Given passage »
--- START ---

Technical differences between Red Hat OpenJDK 8 for Windows and other mentioned builds are pretty minor, as all these builds pass TCK. Generally Red Hat builds are trying to stay as close as possible in behaviour to OpenJDK 8 package that is included in RHEL and CentOS.

Differences:

  1. RH OpenJDK 8 build is done from the sources of OpenJDK RPM package that is used on RHEL/CentOS. These sources are generally very close to upstream sources, but contain some changes (see points below) and may include some bugfixes (RPM patches) ahead of time. RHEL/CentOS changes can be tracked in a publicly-available repo for CentOS RPM

  2. RH OpenJDK 8 includes Shenandoah garbage collector

  3. RH OpenJDK 8 uses sources from RHEL/CentOS for dependency libraries (zlib, giflib, libjpeg-turbo, libpng, nss (nss is not used anymore)) instead of the (partial) sources of these libraries that are included in-tree in upstream jdk sources

  4. Elliptic Crypto implementation in RH OpenJDK 8 includes only 3 most popular elliptic curves - NIST P-256, NIST P-384 and NIST P-521.

--- END ---

Supplied records »

--- START ---

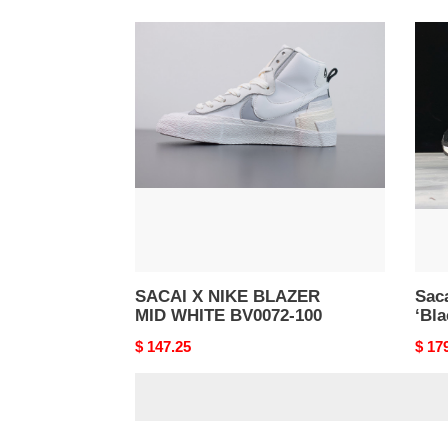
SACAI
Saca
X
X
NIKE
Nike
BLAZER
LDV
MID
Waffl
WHITE
‘Blac
BV0072-
CV13
100
001
SACAI X NIKE BLAZER
Saca
MID WHITE BV0072-100
‘Bl
Original
$ 147.25
Origi
$ 17
price
price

--- END ---

Directive 1 » According to the passage on Red Hat OpenJDK 8 for Windows, why are the technical differences between it and the other builds only minor?
Directive 2 » From the passage on Red Hat OpenJDK 8 for Windows, write out the text between "1. RH OpenJDK" and "and NIST P-521.", inclusive.

Solution 1 » The differences are pretty minor because all of these builds pass TCK.

Solution 2 »
1. RH OpenJDK 8 build is done from the sources of OpenJDK RPM package that is used on RHEL/CentOS. These sources are generally very close to upstream sources, but contain some changes (see points below) and may include some bugfixes (RPM patches) ahead of time. RHEL/CentOS changes can be tracked in a publicly-available repo for CentOS RPM

  2. RH OpenJDK 8 includes Shenandoah garbage collector

  3. RH OpenJDK 8 uses sources from RHEL/CentOS for dependency libraries (zlib, giflib, libjpeg-turbo, libpng, nss (nss is not used anymore)) instead of the (partial) sources of these libraries that are included in-tree in upstream jdk sources

  4. Elliptic Crypto implementation in RH OpenJDK 8 includes only 3 most popular elliptic curves - NIST P-256, NIST P-384 and NIST P-521.